• [WHAT IS EXPECTED]: What this exercise needs is every entry restated as written, with no pictures.

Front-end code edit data
⁂
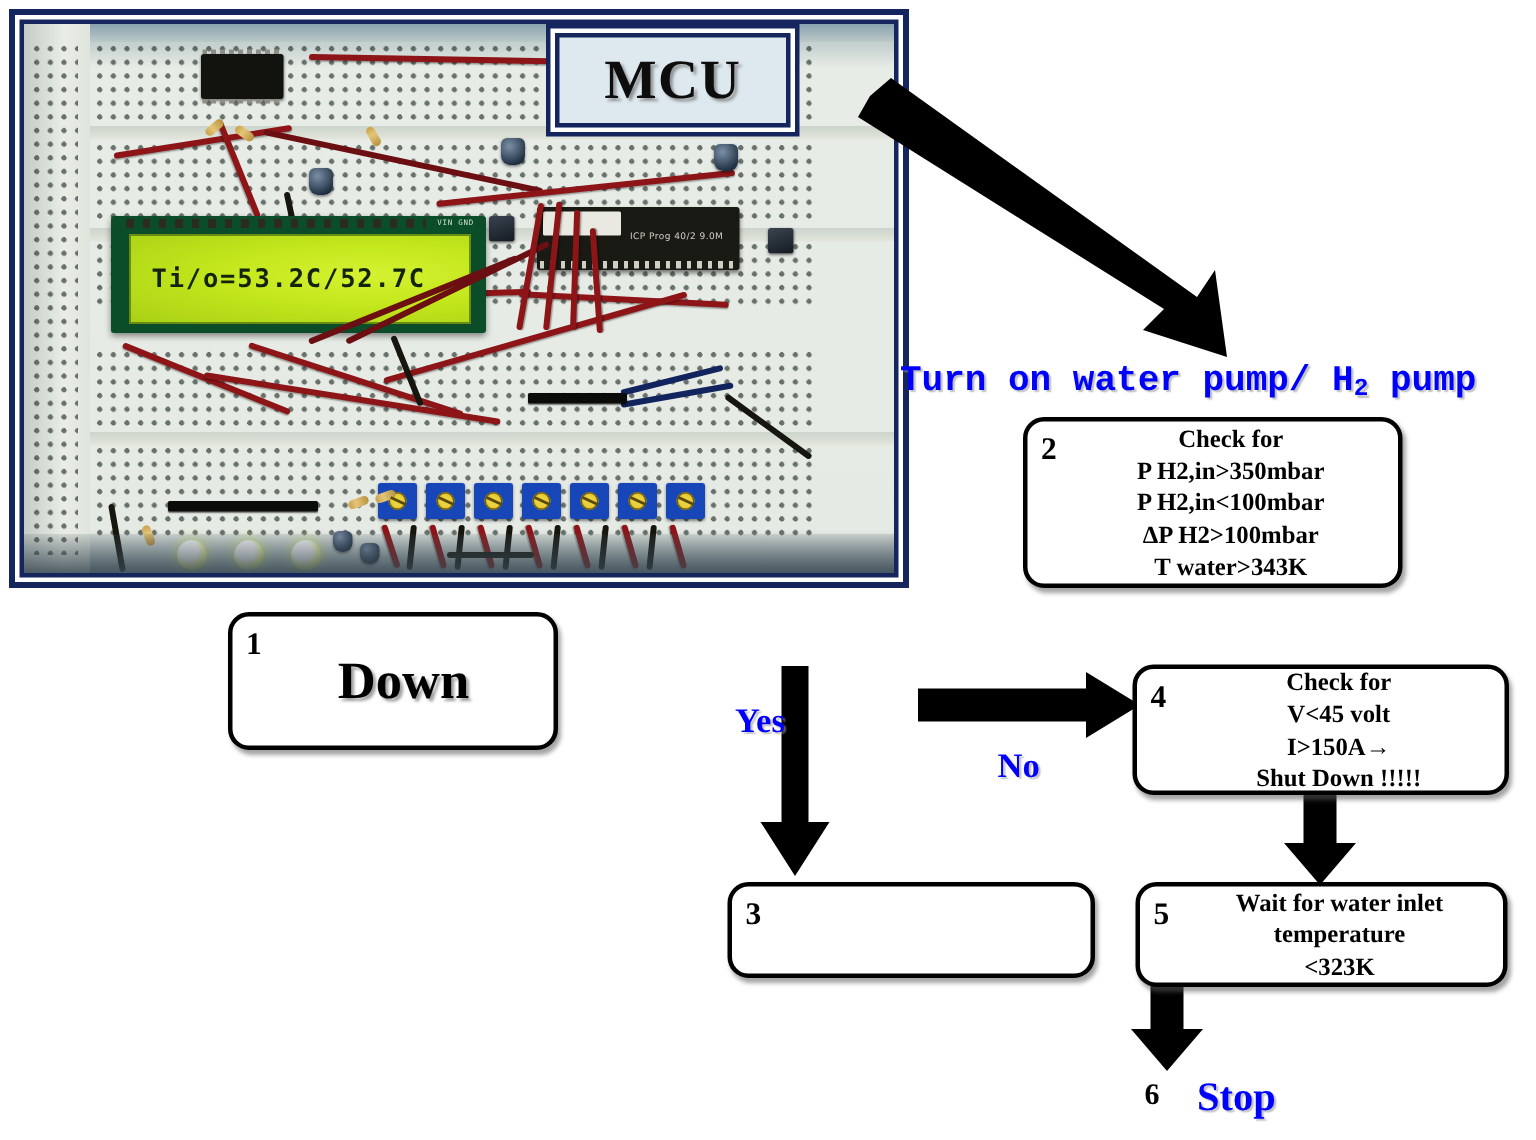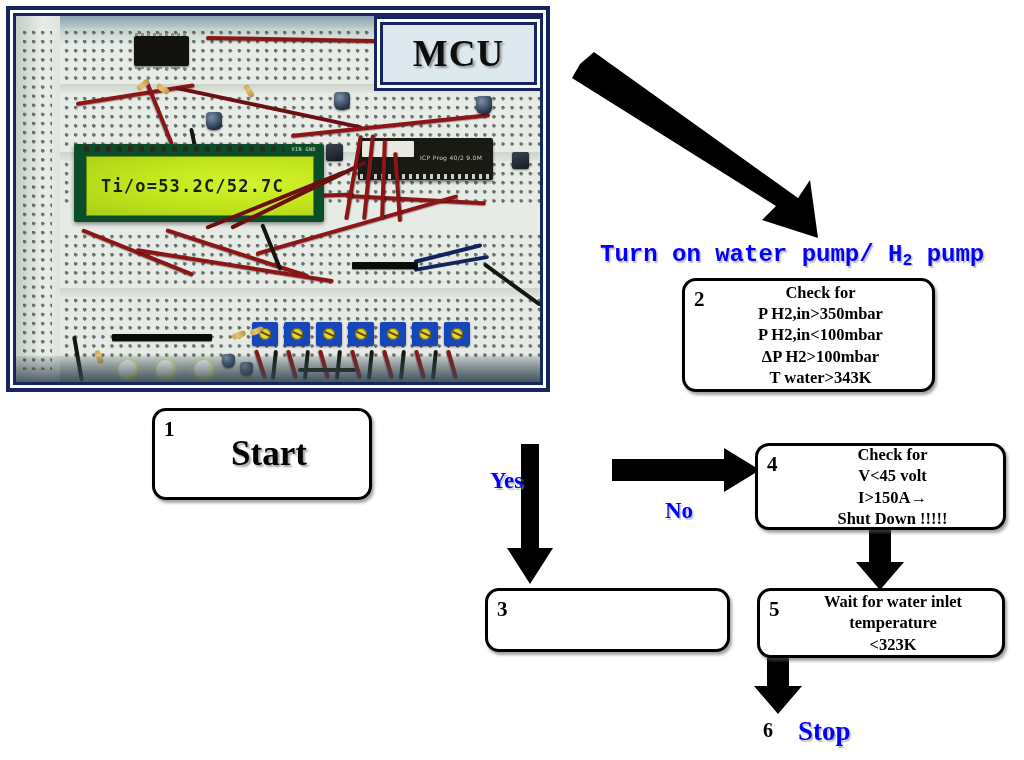--- a/index.html
+++ b/index.html
@@ -178,7 +178,7 @@
 
   
   .mcu-box{
-    position:absolute;left:380px;top:22px;width:157px;height:63px;
+    position:absolute;left:370px;top:22px;width:157px;height:63px;
     background:#dde8ef;
     border:3px solid #15265e;
     box-sizing:border-box;

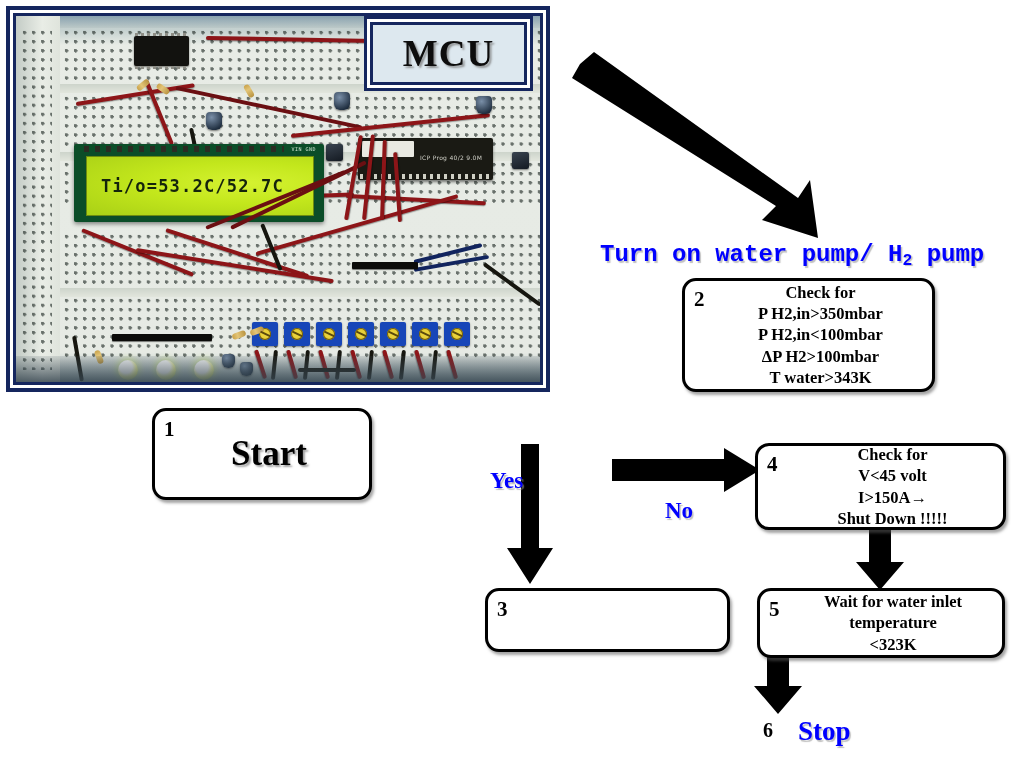--- a/index.html
+++ b/index.html
@@ -14,7 +14,7 @@
 
   
   .photo-frame{
-    position:absolute;left:6px;top:6px;width:544px;height:386px;
+    position:absolute;left:6px;top:6px;width:600px;height:386px;
     background:#15265e;
     padding:4px;
     box-sizing:border-box;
⁂
• [TASK RESPONSE]:
--- a/index.html
+++ b/index.html
@@ -178,7 +178,7 @@
 
   
   .mcu-box{
-    position:absolute;left:380px;top:22px;width:157px;height:63px;
+    position:absolute;left:370px;top:22px;width:157px;height:63px;
     background:#dde8ef;
     border:3px solid #15265e;
     box-sizing:border-box;

--- a/index.html
+++ b/index.html
@@ -14,7 +14,7 @@
 
   
   .photo-frame{
-    position:absolute;left:6px;top:6px;width:544px;height:386px;
+    position:absolute;left:6px;top:6px;width:600px;height:386px;
     background:#15265e;
     padding:4px;
     box-sizing:border-box;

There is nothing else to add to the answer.